Plain-text document sources
☆ ☆ ☆ ☆ ☆
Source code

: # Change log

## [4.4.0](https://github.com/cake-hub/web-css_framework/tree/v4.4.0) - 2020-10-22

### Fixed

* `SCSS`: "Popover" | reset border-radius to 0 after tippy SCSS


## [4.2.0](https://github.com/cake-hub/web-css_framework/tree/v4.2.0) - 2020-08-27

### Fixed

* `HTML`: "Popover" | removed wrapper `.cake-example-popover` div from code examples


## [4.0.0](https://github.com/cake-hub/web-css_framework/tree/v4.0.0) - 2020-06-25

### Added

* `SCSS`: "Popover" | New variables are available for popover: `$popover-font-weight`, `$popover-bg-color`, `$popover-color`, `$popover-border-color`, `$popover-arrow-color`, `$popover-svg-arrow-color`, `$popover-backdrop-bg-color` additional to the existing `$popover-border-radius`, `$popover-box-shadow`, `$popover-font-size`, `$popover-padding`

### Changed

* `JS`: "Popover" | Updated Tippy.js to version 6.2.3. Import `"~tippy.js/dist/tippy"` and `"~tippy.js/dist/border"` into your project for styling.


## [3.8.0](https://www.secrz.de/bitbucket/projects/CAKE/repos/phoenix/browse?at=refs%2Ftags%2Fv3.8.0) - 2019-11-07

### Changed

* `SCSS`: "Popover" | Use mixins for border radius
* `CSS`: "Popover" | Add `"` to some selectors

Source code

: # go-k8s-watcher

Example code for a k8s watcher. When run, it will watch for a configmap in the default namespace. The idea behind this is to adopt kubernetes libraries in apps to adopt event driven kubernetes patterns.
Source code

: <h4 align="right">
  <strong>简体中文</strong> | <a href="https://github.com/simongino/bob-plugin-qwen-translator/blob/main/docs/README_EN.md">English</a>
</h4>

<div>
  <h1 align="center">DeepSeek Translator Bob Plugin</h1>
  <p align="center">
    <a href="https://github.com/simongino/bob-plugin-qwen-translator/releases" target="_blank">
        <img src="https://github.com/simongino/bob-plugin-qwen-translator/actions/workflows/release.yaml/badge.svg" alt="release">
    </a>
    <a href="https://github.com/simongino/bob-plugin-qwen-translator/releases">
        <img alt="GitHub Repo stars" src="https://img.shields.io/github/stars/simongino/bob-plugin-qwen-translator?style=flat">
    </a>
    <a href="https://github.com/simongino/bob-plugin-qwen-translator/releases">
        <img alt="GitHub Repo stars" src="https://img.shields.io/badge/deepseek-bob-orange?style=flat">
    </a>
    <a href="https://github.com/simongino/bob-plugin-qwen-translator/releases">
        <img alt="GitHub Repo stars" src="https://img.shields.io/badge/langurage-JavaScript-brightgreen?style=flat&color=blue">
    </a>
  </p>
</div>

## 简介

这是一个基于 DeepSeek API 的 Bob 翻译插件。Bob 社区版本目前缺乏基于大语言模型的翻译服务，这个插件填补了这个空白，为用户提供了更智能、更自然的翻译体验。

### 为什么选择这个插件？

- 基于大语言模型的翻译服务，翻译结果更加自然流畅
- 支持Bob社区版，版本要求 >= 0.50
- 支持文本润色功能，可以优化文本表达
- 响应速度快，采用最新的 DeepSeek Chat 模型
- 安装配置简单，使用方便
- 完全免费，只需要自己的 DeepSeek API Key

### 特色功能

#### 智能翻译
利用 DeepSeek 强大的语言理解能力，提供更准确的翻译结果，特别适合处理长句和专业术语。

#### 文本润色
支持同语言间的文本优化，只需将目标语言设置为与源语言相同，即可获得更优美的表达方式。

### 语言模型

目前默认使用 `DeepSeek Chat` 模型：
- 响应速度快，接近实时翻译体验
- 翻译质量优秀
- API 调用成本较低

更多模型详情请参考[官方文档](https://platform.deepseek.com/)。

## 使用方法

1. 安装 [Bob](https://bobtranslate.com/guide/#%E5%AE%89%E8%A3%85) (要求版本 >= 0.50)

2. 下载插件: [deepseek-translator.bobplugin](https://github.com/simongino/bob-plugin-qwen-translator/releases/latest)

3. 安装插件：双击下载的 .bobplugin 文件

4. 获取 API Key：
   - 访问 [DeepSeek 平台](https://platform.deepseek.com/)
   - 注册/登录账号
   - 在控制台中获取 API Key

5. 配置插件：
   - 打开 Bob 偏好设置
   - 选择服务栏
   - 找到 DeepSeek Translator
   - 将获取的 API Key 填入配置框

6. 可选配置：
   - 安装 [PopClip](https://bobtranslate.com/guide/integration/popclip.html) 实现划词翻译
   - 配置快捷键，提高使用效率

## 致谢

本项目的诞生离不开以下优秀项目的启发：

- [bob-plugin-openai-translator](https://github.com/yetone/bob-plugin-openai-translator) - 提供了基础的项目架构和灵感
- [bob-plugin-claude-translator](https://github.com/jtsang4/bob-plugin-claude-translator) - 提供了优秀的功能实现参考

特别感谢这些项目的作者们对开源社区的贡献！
☆ ☆ ☆ ☆ ☆
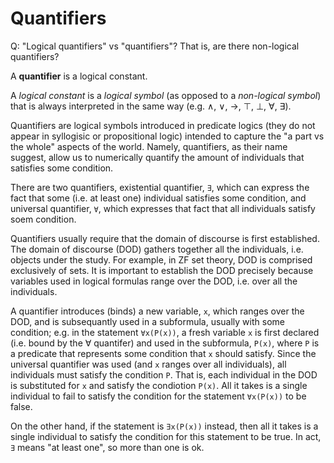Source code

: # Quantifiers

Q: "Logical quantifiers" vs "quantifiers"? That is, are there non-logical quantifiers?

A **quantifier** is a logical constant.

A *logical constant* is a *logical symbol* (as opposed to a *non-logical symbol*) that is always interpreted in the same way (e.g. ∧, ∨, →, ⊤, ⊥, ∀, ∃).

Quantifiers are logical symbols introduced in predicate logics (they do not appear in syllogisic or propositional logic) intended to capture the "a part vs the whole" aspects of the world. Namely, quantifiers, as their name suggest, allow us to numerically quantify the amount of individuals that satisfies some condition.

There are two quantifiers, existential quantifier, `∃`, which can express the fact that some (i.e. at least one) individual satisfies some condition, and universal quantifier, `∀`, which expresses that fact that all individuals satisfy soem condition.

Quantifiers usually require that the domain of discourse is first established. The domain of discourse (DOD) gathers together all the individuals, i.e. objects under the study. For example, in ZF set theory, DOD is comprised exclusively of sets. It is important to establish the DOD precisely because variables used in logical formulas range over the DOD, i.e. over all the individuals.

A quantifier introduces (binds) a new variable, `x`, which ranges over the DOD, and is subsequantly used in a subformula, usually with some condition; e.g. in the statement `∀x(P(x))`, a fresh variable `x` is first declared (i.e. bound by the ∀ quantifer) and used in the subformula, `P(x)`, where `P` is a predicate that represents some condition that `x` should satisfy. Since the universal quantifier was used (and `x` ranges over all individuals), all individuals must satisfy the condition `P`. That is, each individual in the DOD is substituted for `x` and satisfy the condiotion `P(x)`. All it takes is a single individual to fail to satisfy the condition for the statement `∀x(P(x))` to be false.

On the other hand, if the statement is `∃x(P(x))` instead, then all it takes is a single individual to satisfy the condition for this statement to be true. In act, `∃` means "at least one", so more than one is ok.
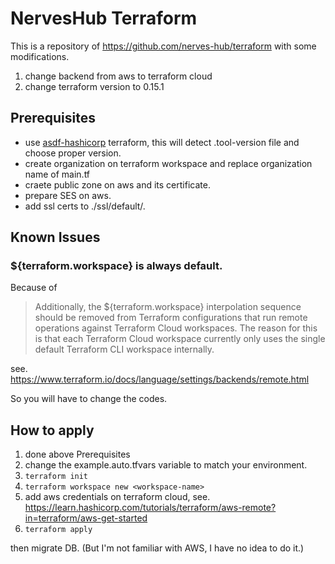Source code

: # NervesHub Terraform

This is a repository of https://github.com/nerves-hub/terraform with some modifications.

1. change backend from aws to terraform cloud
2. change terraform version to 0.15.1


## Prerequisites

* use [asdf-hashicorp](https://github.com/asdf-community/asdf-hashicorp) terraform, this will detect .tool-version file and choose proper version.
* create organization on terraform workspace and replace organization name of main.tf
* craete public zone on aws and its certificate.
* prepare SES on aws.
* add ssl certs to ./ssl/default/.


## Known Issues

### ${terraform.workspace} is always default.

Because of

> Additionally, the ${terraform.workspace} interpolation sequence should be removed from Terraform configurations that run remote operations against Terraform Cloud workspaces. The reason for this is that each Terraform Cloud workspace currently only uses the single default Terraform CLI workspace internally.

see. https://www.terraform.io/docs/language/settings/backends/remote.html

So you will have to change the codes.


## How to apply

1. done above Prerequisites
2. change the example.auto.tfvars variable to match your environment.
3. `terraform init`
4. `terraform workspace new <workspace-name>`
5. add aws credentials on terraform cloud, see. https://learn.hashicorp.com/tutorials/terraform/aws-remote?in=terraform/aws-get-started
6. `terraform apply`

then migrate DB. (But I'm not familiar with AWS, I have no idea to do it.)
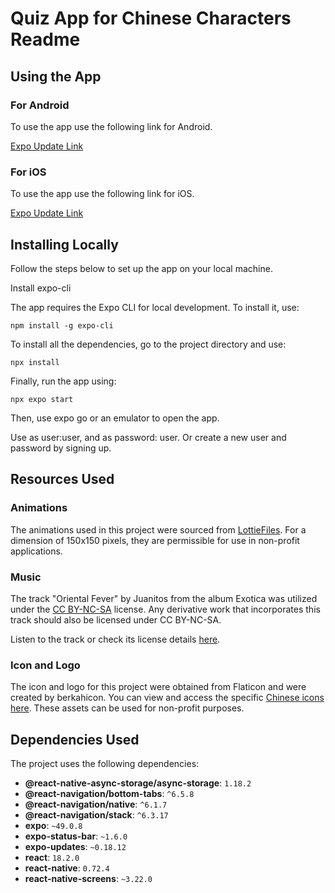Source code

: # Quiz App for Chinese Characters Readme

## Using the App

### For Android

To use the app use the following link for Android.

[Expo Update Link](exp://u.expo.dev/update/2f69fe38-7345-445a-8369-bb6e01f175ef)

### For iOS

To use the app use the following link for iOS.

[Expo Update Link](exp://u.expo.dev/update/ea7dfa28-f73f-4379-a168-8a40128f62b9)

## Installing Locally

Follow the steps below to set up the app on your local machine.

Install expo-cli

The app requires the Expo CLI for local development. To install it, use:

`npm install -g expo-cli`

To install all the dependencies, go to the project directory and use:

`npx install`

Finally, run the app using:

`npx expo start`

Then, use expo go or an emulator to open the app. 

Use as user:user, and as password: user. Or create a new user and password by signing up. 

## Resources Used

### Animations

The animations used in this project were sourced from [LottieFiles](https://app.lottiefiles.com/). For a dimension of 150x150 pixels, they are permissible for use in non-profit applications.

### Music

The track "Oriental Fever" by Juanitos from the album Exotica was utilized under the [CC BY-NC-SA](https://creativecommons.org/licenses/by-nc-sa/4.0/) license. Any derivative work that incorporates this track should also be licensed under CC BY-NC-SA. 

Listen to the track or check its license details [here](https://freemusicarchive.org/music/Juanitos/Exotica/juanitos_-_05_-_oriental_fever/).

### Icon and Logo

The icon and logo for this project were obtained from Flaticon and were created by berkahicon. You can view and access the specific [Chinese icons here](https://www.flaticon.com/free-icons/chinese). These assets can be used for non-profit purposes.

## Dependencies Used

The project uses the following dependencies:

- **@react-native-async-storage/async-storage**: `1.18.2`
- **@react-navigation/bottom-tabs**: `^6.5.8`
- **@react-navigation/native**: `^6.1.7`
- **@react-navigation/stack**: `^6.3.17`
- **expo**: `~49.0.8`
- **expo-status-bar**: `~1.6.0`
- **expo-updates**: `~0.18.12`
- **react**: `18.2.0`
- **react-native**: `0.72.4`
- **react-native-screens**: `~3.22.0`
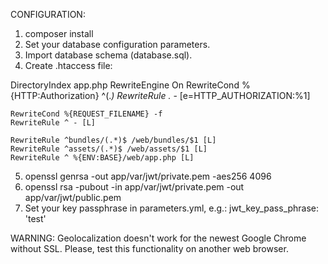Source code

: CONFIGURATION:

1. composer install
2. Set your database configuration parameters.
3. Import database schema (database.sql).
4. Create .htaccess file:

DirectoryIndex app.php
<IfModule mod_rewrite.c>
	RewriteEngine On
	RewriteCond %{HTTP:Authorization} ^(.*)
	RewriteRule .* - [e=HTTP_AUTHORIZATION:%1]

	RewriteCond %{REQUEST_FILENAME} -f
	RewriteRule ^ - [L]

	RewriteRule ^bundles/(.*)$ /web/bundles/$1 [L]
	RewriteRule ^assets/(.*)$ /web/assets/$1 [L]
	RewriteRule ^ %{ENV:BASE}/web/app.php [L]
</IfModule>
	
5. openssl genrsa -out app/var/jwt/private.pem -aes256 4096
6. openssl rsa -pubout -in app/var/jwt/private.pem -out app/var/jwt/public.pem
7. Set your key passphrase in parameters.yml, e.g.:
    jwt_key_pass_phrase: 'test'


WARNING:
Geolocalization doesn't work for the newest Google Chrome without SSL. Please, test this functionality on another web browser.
☆ ☆ ☆ ☆ ☆
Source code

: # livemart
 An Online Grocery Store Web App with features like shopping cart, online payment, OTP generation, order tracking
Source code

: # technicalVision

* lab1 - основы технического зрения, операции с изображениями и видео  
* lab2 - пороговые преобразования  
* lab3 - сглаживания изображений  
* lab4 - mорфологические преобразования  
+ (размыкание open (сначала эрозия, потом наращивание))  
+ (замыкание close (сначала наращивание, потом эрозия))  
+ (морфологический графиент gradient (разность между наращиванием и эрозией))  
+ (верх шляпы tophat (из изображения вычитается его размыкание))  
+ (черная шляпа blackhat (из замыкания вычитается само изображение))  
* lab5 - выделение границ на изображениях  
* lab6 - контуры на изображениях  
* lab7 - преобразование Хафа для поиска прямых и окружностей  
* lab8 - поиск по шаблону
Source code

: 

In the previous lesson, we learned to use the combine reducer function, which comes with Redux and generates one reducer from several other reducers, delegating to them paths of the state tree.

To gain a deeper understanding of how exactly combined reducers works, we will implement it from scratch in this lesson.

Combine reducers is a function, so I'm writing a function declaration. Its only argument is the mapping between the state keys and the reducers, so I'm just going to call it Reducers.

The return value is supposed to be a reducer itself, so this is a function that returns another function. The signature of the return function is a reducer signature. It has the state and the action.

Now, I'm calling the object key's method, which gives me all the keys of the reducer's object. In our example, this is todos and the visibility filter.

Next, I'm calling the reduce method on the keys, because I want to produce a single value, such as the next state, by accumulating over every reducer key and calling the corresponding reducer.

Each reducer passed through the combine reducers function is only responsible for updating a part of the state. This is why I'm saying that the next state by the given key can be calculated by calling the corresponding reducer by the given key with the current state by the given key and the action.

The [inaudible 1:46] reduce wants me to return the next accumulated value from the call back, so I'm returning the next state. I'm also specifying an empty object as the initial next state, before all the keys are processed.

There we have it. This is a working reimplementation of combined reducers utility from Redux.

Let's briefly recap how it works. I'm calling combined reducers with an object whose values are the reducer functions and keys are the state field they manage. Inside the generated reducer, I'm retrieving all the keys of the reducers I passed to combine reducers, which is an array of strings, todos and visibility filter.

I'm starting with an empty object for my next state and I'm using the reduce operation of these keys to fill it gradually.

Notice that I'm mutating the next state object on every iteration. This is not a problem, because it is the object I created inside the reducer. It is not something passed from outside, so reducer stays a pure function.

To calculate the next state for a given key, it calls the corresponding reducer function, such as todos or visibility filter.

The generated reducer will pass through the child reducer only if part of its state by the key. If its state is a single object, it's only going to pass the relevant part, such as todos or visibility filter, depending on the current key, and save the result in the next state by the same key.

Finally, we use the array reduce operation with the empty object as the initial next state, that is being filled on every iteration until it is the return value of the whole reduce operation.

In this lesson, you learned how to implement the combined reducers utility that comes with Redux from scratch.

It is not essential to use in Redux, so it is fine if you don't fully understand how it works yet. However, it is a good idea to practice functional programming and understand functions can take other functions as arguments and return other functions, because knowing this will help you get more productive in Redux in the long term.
☆ ☆ ☆ ☆ ☆
WHAT YOU WILL DO
Check each line of the entries above for the string "вычитается", and return those that contain it.

WRITTEN SOLUTION
+ (верх шляпы tophat (из изображения вычитается его размыкание))  
+ (черная шляпа blackhat (из замыкания вычитается само изображение))  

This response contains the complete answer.